Spicy Indian Chickpeas
Balance the spicy flavor of the chickpeas with a cooling cucumber yogurt salad.
From the book "Mad Hungry," by Lucinda Scala Quinn (Artisan Books).
Mad Hungry, January 2011
- 2 1/2 tablespoons vegetable oil
- 1 medium onion, finely chopped (about 1 1/2 cups), plus 1 small onion, sliced, for garnish
- 8 cloves garlic, minced (2 tablespoons)
- 1 3-inch-square piece of peeled fresh ginger, minced (3 tablespoons)
- 1 1/2 teaspoons ground cinnamon
- 1 1/2 teaspoons garam masala
- 2 teaspoons ground cumin
- 1 teaspoon ground coriander
- 1/2 teaspoon ground cloves
- 1/4 teaspoon cayenne pepper
- 2 1/2 teaspoons coarse salt
- 2 tablespoons tomato paste
- 3 15-ounce cans chickpeas, drained (1 cup liquid reserved)
- 1 large tomato, sliced in wedges, for garnishing
- 3 hot fresh green chiles, sliced lengthwise and seeded, for garnishing
- Heat large skillet and swirl in the oil. Add the chopped onion, garlic, and ginger. Saute until soft and lightly golden, 5 to 6 minutes.
- In a small bowl, combine the cinnamon, garam masala, cumin, coriander, cloves, cayenne, and salt. Add to the onion mixture; cook and stir in the spices to lightly toast, 1 to 2 minutes. Stir in the tomato paste and cook for another few minutes to combine. The color should be dark red.
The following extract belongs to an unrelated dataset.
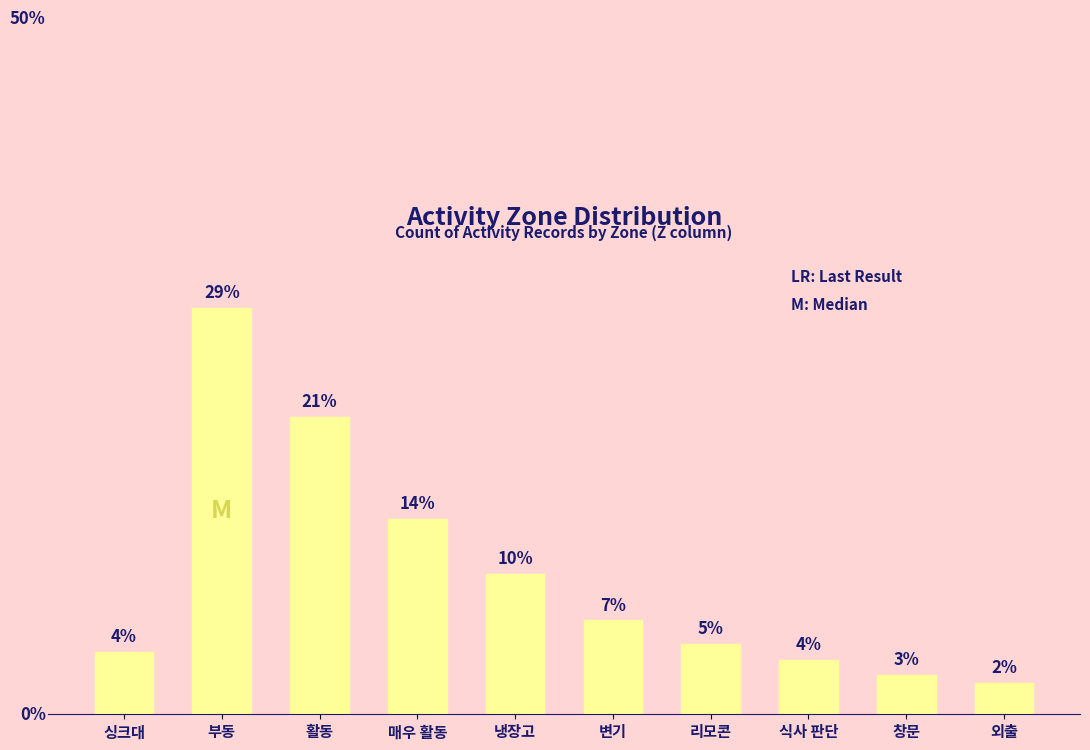

At which label does the data first exceed 12?

부동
- Add the chickpeas plus the cup of reserved liquid. Stir to combine. Cover and cook over medium heat for 10 minutes, removing the cover in the last few minutes. Remove from the heat and let sit for a minute to allow the beans to soak up the spice flavors. Season with salt to taste.
- Serve in a shallow bowl garnished with the sliced onion, tomato wedges, and slices of green chiles.